In the courtroom, relatives of Cortes said they were happy she was being freed.

“I am very happy. We thank God,” said Cortes’ sister, Marisela Fernandez, adding that Cortes now has to get back her two other children from state child protective services.

Lewis criticized the statement of facts filed by Dunlevy to support the district attorney’s motion to dismiss, criticizing how police interrogated her client from 7 p.m. to 6 a.m., using tremendous pressure to get a confession.

“In the course of their investigation, they (Oxnard police officers) interviewed the infant’s mother, Cecilia Cortes. In the course of the interview, Cortes admitted that on April 27, 2009, she became frustrated with her baby because she would not stop crying. Cortes admitted that she raised the infant over her head and shook her violently for approximately seven minutes. Cortes demonstrated to the detective the manner in which she shook the infant using a stuffed animal,” Dunlevy’s motion states.

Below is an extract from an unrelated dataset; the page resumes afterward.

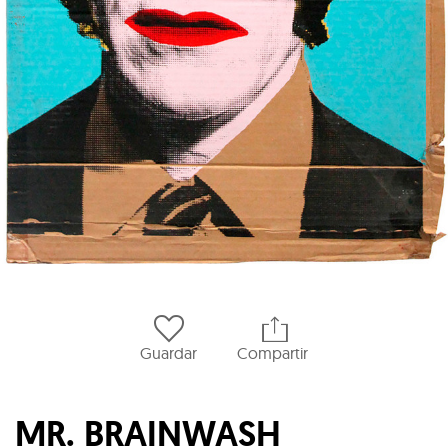
Guardar
Compartir
MR. BRAINWASH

Lewis said the entire interrogation is on videotape, and it contradicts what detectives are saying.

“She never said she shook the baby violently. What they are taking is a statement that was made after hours of questioning,” Lewis said. “During that course of that questioning, they told her repeatedly that she had caused injury to the child and they basically convinced her that she had caused injury to the child. For hours, she insisted that she did not.”

Lewis said Cortes showed police how she held the baby over her head.

“She never described a violent shaking motion. What she described was a rocking back and forth motion that parents are familiar with in order to comfort the child. She cried and said, ‘I didn’t know that could hurt the baby.’”

Lewis said an officer who questioned Cortes said “there is no question that you did this. The question is whether you did this because you were frustrated or you are a monster.”

The medical examiner concluded that the defendant’s “shaking of the baby” was not the cause of death, according to Dunlevy’s motion.

Death was a result of an accidental fall onto the floor of a vehicle in which the baby landed on her head, the motion states.

Cortes’ boyfriend, Victor Hugo, said after the hearing that the baby slid from his arms and fell inside the truck as he got her out of her baby seat. He said he admitted to police that he dropped the child, saying they interviewed him for more than three hours. He said he took a lie-detector test.

“I was telling the truth. I never asked for a lawyer,” Hugo said.

The treating physician at Childrens Hospital in Los Angeles concluded the baby had suffered from shaken baby syndrome and not “non-accidental injuries,” Dunlevy stated in his motion.

Lewis argued that a doctor’s suspicion is “far different than conclusive evidence.”